Having lost in the semi-finals of the Benson and Hedges Cup, this is the first season in four in which Warwickshire's supporters have no Lord's final to contemplate. On the evidence so far, they need to find a fair measure of improvement if they are to retain their championship.

Surrey's matchwinners were their England batsman Graham Thorpe, who returned from Test duty with a solid 96 and the all-rounder Adam Hollioake, who offered the most effective support with the bat and claimed two important wickets. The most impressive bowling came from the rejuvenated Chris Lewis and the decisive wicket that of Nick Knight, caught and bowled by Martin Bicknell.

Thorpe did not deserve to be foiled one good hit from a century after batting splendidly from the ninth over, organising a steady acceleration in Surrey's progress from a slow beginning. Shaun Pollock and Tim Munton each bowled tightly with the new ball on a slow pitch and Surrey fell well behind the rate they had probably been planning for.

However, a third-wicket stand between Thorpe and Alistair Brown added 83 in 14 overs before Brown played across one from Gladstone Small. Further improvement came when Thorpe was joined by Hollioake, who needed only 46 balls to reach 51 in an exciting exhibition of powerful hitting that did some damage to Munton's analysis and looked good for a few more until, swinging at Pollock, he found Small lying in wait on the midwicket boundary.

The partnership added 92 in the 13 most valuable overs of the innings, ending when Ashley Giles, the left-arm spinner, gained an lbw verdict bowling over the wicket to Thorpe, who had faced 139 balls, hitting 10 of them for fours.

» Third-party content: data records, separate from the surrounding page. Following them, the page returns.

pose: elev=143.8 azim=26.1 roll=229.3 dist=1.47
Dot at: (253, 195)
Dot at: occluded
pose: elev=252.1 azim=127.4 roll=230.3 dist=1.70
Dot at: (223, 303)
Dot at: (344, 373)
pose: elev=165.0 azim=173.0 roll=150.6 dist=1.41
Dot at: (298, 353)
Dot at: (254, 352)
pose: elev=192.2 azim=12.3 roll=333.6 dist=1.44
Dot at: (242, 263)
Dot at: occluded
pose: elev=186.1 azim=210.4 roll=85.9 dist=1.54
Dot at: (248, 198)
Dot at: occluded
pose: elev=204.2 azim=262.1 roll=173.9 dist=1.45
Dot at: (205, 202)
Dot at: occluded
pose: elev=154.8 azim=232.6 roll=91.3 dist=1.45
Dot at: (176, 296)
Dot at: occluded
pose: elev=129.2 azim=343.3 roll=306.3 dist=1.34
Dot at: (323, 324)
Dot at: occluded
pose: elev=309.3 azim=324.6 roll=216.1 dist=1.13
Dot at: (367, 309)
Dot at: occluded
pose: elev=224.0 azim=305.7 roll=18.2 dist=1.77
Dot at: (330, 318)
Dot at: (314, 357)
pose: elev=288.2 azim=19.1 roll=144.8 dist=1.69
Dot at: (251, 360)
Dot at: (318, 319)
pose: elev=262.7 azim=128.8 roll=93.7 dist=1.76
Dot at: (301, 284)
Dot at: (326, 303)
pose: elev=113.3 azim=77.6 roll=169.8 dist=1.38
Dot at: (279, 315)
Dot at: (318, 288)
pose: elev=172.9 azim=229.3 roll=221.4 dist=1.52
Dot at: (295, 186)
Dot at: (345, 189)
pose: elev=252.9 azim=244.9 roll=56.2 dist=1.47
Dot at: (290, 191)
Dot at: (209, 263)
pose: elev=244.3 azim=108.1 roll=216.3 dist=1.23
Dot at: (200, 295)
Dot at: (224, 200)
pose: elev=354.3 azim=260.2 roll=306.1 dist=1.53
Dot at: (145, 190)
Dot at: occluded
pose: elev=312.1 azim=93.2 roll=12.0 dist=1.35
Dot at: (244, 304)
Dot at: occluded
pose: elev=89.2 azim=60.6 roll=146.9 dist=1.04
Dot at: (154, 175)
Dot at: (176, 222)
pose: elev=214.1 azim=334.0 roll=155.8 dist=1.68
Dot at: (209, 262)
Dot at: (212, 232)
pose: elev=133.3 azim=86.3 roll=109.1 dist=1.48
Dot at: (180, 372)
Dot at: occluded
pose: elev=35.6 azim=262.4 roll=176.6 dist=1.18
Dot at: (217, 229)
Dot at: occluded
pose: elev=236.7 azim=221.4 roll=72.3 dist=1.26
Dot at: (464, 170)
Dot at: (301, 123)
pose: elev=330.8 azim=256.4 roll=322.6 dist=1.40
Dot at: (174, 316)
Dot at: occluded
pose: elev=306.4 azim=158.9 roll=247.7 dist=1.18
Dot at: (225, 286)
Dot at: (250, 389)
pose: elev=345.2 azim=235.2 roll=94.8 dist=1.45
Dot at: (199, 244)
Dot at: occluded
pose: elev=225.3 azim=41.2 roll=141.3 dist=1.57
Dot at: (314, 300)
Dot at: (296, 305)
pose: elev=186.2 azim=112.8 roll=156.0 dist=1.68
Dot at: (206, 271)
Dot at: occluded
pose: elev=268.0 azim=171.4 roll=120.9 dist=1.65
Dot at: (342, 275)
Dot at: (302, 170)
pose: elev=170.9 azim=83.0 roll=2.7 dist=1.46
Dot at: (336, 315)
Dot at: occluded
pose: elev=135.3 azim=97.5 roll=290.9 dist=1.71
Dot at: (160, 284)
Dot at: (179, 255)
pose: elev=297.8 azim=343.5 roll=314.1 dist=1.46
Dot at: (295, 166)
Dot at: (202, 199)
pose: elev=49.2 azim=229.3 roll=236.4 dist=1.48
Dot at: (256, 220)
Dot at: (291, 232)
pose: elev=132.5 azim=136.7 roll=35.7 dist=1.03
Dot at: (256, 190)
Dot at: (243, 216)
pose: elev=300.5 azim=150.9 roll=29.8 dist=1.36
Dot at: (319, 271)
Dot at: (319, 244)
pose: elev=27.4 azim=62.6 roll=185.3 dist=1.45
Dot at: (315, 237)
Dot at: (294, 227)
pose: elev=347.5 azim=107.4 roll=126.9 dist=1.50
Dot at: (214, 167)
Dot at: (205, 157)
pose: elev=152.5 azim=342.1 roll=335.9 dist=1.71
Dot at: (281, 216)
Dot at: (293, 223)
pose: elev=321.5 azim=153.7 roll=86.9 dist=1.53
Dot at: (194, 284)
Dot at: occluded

Warwickshire started briskly in pursuit of their target and were ahead of Surrey's scoring rate when they reached 158 for 3 in the 40th over, but the loss of Knight began a collapse in which their last seven wickets fell for 45 runs, Lewis producing two fine deliveries in the space of four balls to dismiss Trevor Penney and Michael Burns on his way to figures of 3 for 33.